During the reporting period we achieved the set scientific goals. A major breakthrough was the experimental demonstration of few-femtosecond controllable band structure engineering using polarization-tailored strong fields in hexagonal boron nitride (hBN) and MoS2. We used a light field composed of a circularly-polarized pulse and its counter-rotating second harmonic, generating a trefoil shape in space that matched the symmetry of the crystal lattice. By changing the time delay between the two pulses, the trefoil rotates in space, allowing to control fundamental symmetries of the dressed system, i.e. inversion and time-reversal (see Figure). In this way, we were able to: (i) realize the light-dressed analogue of the Haldane topological model in hBN, where the valley band gaps can be controlled on sub-laser-cycle timescales, (ii) demonstrate valley polarization in bulk MoS2, extending valleytronics to inversion-symmetric materials. These milestones were achieved in collaboration with the groups of, respectively, (i) Matthias Kling at Max Planck Institute for Quantum Optics (Munich, Germany) and (ii) Jens Biegert at the Institute of Photonic Sciences (ICFO, Barcelona, Spain).
Another milestone was achieved by combining angle-resolved HHG experiments performed on ReS2 flakes and a newly developed real-space framework of high harmonic generation in solids. This allowed us to resolve the attosecond dynamics responsible for high-harmonic emission on each atom of the unit cell of a ReS2 crystal, thus with picometer resolution. We demonstrated that interferences between the atomic currents in the lattice crucially determine the macroscopic emission, and can be manipulated with the parameters of the driving field (intensity and polarization), allowing to select high-harmonic emission from particular atomic orbitals.

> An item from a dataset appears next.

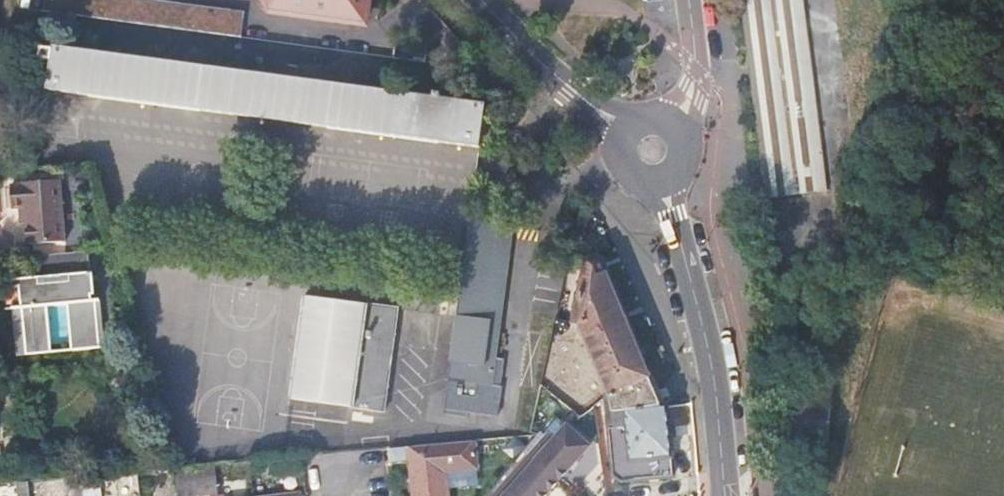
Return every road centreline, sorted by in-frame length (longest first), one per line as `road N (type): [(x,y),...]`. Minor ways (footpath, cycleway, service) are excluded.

Other highlights of this project included: (i) a theoretical proposal for a coherent control scheme that uses time and polarization-controlled short pulses to create an all-optical valley switch operating on less than 100fs, (ii) an extension of the reconstruction of attosecond beating by interference of two photon transitions (RABBIT) technique to solids, (iii, work in progress) HHG experiments on TiSe2 flakes to probe the (2x2x2) charge density wave transition occurring at cold temperatures (~200K). Also, we provided theoretical support to HHG measurements in atomic gases and solids using the codes developed in [R.E.F. Silva et al., Phys. Rev. B 100 (2019); S. Patchkovskii et al., Comput. Phys. Commun. 199 (2016)].
In the reporting period, we produced 5 peer-reviewed articles and another 5 that are currently under review. The results were disseminated in four scientific conferences, four seminars and two news reports.